Extinct genus of cetaceans

Tupelocetus is an extinct genus of early cetacean found in the Bartonian (41.3 to 38.0 mya) Middle Eocene Tupelo Bay Formation, in Berkeley County, South Carolina.

Tupelocetus is known from a single fossil specimen, holotype ChM PV6950, which consists of a partial cranium consisting of both P2 teeth (premolars), the right orbital, posterior nasal, and multiple pieces of the ears, including complete petrosal bones and rear processes of the tympanic bones. The holotype was collected in 1999 by Billy Palmer, from whom the singular species of the genus, Tupelocetus palmeri receives its name.

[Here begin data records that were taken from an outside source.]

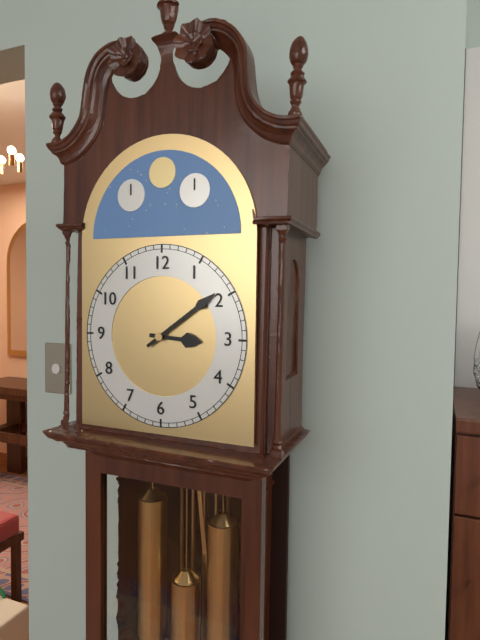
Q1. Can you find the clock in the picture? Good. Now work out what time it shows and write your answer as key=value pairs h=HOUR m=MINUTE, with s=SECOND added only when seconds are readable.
h=3 m=9
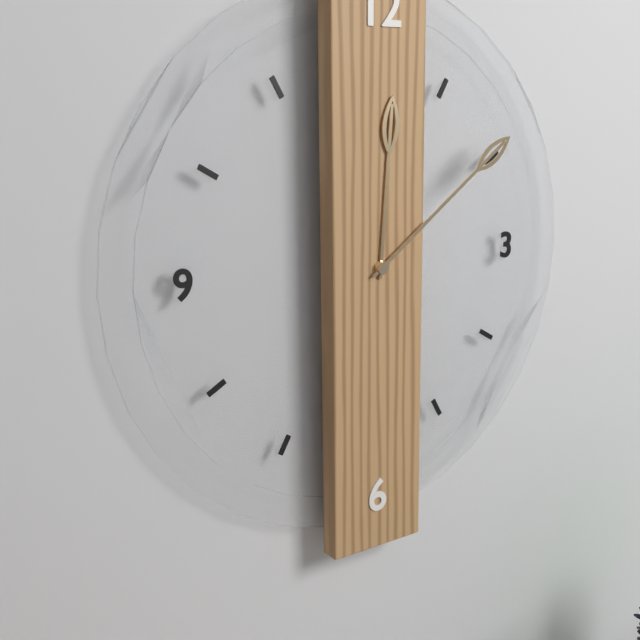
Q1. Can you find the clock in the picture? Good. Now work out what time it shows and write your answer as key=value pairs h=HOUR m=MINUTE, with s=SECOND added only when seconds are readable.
h=12 m=9
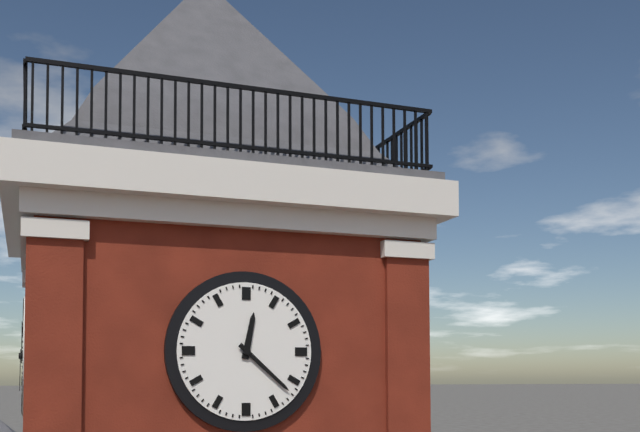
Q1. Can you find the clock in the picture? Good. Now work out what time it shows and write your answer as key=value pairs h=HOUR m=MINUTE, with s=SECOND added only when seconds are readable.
h=12 m=22
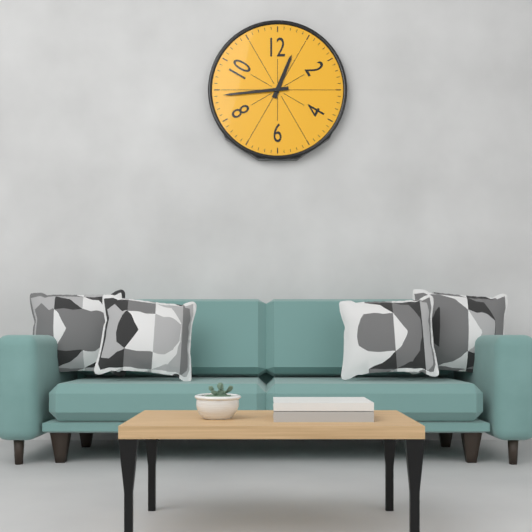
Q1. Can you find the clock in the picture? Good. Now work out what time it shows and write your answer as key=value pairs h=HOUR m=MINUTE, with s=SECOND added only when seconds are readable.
h=12 m=44
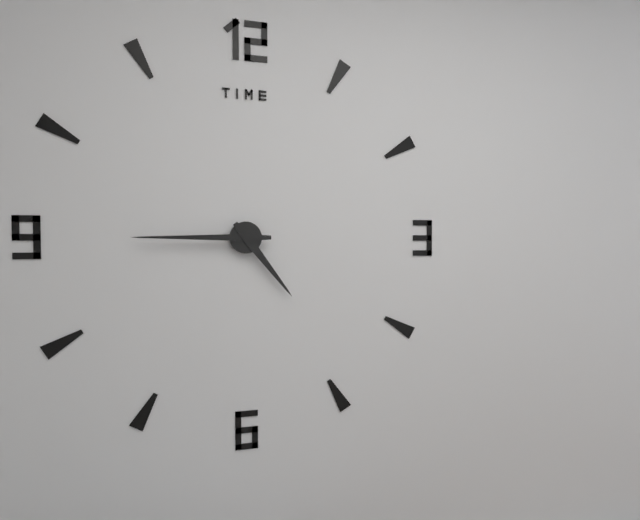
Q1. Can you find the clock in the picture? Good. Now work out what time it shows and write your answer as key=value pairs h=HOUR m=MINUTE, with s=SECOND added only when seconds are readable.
h=4 m=45
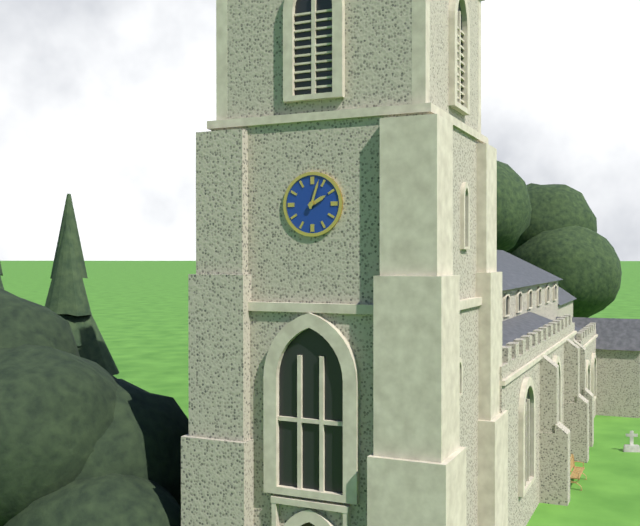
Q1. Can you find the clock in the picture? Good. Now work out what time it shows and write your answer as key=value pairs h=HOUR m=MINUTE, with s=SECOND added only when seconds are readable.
h=2 m=3
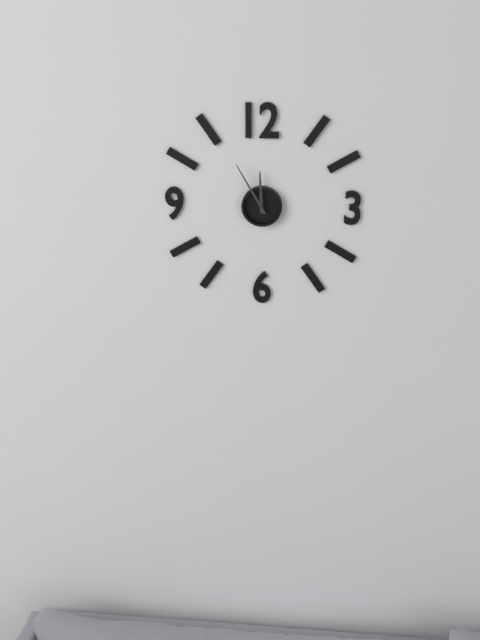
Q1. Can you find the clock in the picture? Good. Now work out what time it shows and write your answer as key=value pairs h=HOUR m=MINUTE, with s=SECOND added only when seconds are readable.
h=11 m=55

The specimen Palmer collected, and later prepared and donated, is now part of the Charleston Museum Vertebrate Paleontology Collection.

Tupelocetus differed from other protocetids due to its deep occipital cavity, monocuspid premolars, and large nasal processes. It has been found via tip-dating to be one of the most crownward (or latest surviving) georgiacetine protocetids, along with the genus Aegicetus.